(Dataset items)

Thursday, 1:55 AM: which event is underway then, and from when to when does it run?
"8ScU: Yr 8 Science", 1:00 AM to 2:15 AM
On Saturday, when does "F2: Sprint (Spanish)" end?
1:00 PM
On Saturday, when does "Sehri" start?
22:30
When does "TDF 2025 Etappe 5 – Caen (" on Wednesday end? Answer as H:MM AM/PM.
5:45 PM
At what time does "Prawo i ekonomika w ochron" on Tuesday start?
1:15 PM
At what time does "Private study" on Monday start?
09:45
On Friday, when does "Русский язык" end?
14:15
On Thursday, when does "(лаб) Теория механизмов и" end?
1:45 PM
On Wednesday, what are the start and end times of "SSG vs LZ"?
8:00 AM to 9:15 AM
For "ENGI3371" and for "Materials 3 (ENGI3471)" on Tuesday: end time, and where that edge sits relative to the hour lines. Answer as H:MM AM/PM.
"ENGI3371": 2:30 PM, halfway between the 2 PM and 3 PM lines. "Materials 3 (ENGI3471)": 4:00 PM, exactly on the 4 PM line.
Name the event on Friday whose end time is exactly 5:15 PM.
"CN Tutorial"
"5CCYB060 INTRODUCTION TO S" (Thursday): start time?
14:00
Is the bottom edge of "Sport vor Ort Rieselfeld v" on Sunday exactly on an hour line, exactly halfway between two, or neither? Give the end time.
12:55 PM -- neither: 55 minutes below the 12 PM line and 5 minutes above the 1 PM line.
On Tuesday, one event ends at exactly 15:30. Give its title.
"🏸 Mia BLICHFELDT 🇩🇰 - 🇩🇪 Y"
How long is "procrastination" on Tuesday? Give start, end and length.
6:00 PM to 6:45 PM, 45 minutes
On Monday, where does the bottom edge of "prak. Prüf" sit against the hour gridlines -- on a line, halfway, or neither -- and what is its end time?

= To be done =
Please copy every one of the items above word for word, without changing anything.

= Task output =
Thursday, 1:55 AM: which event is underway then, and from when to when does it run?
"8ScU: Yr 8 Science", 1:00 AM to 2:15 AM
On Saturday, when does "F2: Sprint (Spanish)" end?
1:00 PM
On Saturday, when does "Sehri" start?
22:30
When does "TDF 2025 Etappe 5 – Caen (" on Wednesday end? Answer as H:MM AM/PM.
5:45 PM
At what time does "Prawo i ekonomika w ochron" on Tuesday start?
1:15 PM
At what time does "Private study" on Monday start?
09:45
On Friday, when does "Русский язык" end?
14:15
On Thursday, when does "(лаб) Теория механизмов и" end?
1:45 PM
On Wednesday, what are the start and end times of "SSG vs LZ"?
8:00 AM to 9:15 AM
For "ENGI3371" and for "Materials 3 (ENGI3471)" on Tuesday: end time, and where that edge sits relative to the hour lines. Answer as H:MM AM/PM.
"ENGI3371": 2:30 PM, halfway between the 2 PM and 3 PM lines. "Materials 3 (ENGI3471)": 4:00 PM, exactly on the 4 PM line.
Name the event on Friday whose end time is exactly 5:15 PM.
"CN Tutorial"
"5CCYB060 INTRODUCTION TO S" (Thursday): start time?
14:00
Is the bottom edge of "Sport vor Ort Rieselfeld v" on Sunday exactly on an hour line, exactly halfway between two, or neither? Give the end time.
12:55 PM -- neither: 55 minutes below the 12 PM line and 5 minutes above the 1 PM line.
On Tuesday, one event ends at exactly 15:30. Give its title.
"🏸 Mia BLICHFELDT 🇩🇰 - 🇩🇪 Y"
How long is "procrastination" on Tuesday? Give start, end and length.
6:00 PM to 6:45 PM, 45 minutes
On Monday, where does the bottom edge of "prak. Prüf" sit against the hour gridlines -- on a line, halfway, or neither -- and what is its end time?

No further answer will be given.